### Exercise prompt
Only one stretch of the data below is wanted: the lines from the one with "margin: 0 auto;" through the one with "16px; color: #222;", repeated exactly.

= Beginning of Section =

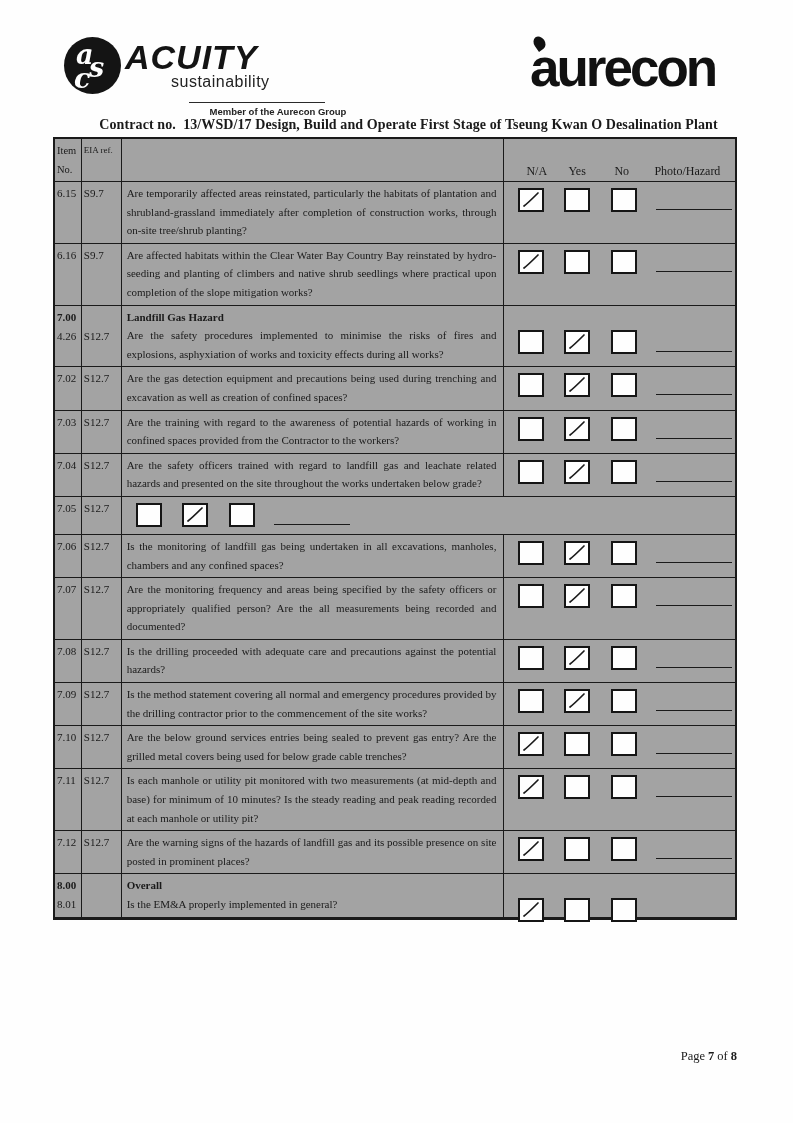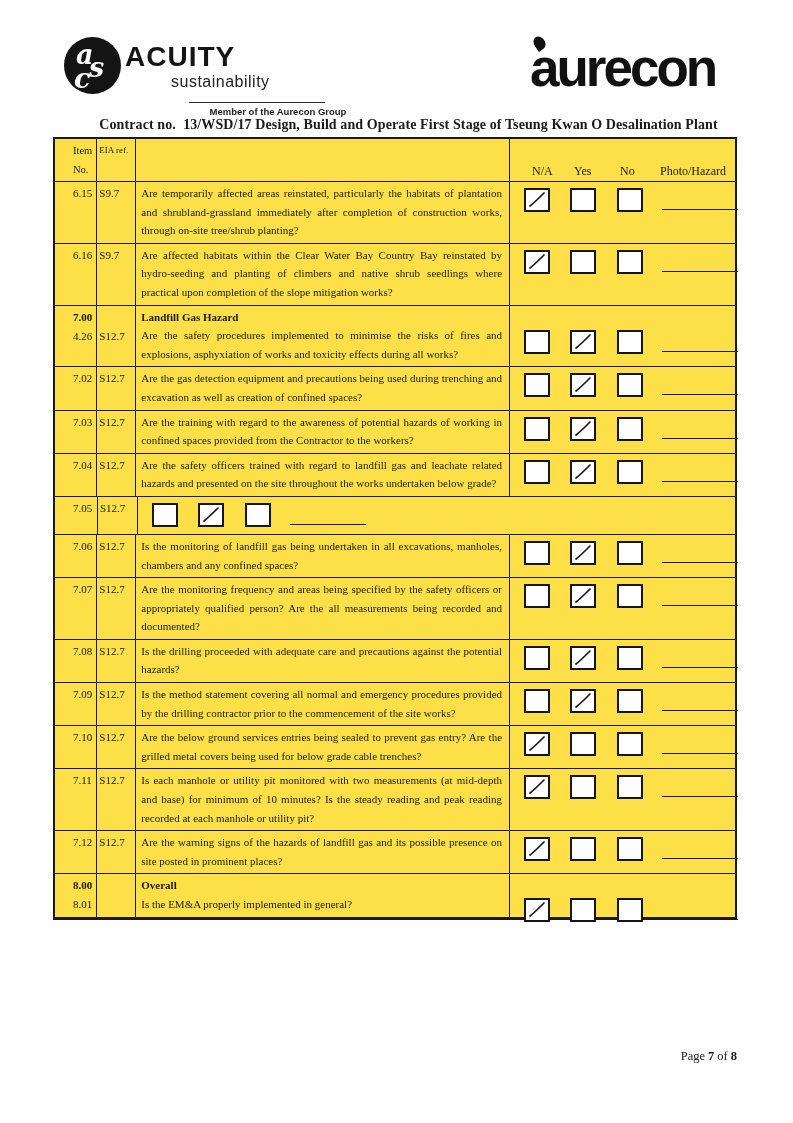--- a/index.html
+++ b/index.html
@@ -10,38 +10,38 @@
     margin: 0 auto;
     background: #fefefe;
     color: #1a1a1a;
     font-family: "Liberation Serif", serif;
     overflow: hidden;
   }
   
   .logo-acuity { position: absolute; left: 63px; top: 36px; width: 210px; }
   .monogram { position: absolute; left: 0; top: 0; }
   .acuity-text { position: absolute; left: 62px; top: 6px; font-family: "Liberation Sans", sans-serif; }
-  .acuity-name { font-size: 28px; font-weight: bold; letter-spacing: 1px; color: #141414; line-height: 30px; }
+  .acuity-name { font-size: 34px; font-weight: bold; letter-spacing: 1px; color: #141414; line-height: 30px; font-style: italic; }
   .acuity-tagline { font-size: 16px; color: #222; padding-left: 46px; line-height: 20px; letter-spacing: .5px; }
   .acuity-rule { position: absolute; left: 64px; top: 60px; width: 136px; border-bottom: 1.5px solid #2a2a2a; }
   .member-note { position: absolute; left: 64px; top: 64px; width: 140px; text-align: center;
     font-family: "Liberation Sans", sans-serif; font-size: 9.5px; font-weight: bold; color: #222; white-space: nowrap; margin-left: 19px; }
   .logo-aurecon { position: absolute; left: 508px; top: 30px; width: 230px; height: 70px;
     font-family: "Liberation Sans", sans-serif; }
   .aurecon-word { position: absolute; left: 22px; top: 10px; font-size: 53px; font-weight: bold;
     letter-spacing: -3px; color: #111; line-height: 56px; }
   .aurecon-drop { position: absolute; left: 26px; top: 6px; width: 11px; height: 14px; background: #111;
     border-radius: 50% 50% 50% 0; transform: rotate(-35deg); }
   
   .doc-title { position: absolute; left: 12px; top: 117px; width: 100%; text-align: center;
     font-size: 14px; font-weight: bold; white-space: pre; letter-spacing: .1px; }
   
   .checklist { position: absolute; left: 53px; top: 137px; width: 684px;
     border: 2px solid #1a1a1a; font-size: 11px; }
-  .trow, .thead { display: flex; border-bottom: 1.8px solid #1a1a1a; background: #fde047; padding-left: 16px; }
+  .trow, .thead { display: flex; border-bottom: 1.8px solid #1a1a1a; background: #a3a3a3; }
   .checklist > div:last-child { border-bottom: none; }
   .cell { min-height: 100%; }
   .c-item { width: 27px; border-right: 1.2px solid #1a1a1a; padding: 2px 1px 2px 2px; line-height: 19px; }
   .c-eia  { width: 40px; border-right: 1.2px solid #1a1a1a; padding: 2px 2px; line-height: 19px; }
   .c-q    { width: 385px; border-right: 1.8px solid #1a1a1a; padding: 2px 7px 3px 5px;
             line-height: 18.6px; text-align: justify; }
   .c-check{ width: 232px; position: relative; }
   .thead { height: 43px; }
   .thead .c-item { display: flex; flex-direction: column; justify-content: space-between; font-size: 10.5px; }
   .thead .c-eia { font-size: 9px; }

= End of Section =

### Answer space
     margin: 0 auto;
     background: #fefefe;
     color: #1a1a1a;
     font-family: "Liberation Serif", serif;
     overflow: hidden;
   }
   
   .logo-acuity { position: absolute; left: 63px; top: 36px; width: 210px; }
   .monogram { position: absolute; left: 0; top: 0; }
   .acuity-text { position: absolute; left: 62px; top: 6px; font-family: "Liberation Sans", sans-serif; }
-  .acuity-name { font-size: 28px; font-weight: bold; letter-spacing: 1px; color: #141414; line-height: 30px; }
+  .acuity-name { font-size: 34px; font-weight: bold; letter-spacing: 1px; color: #141414; line-height: 30px; font-style: italic; }
   .acuity-tagline { font-size: 16px; color: #222; padding-left: 46px; line-height: 20px; letter-spacing: .5px; }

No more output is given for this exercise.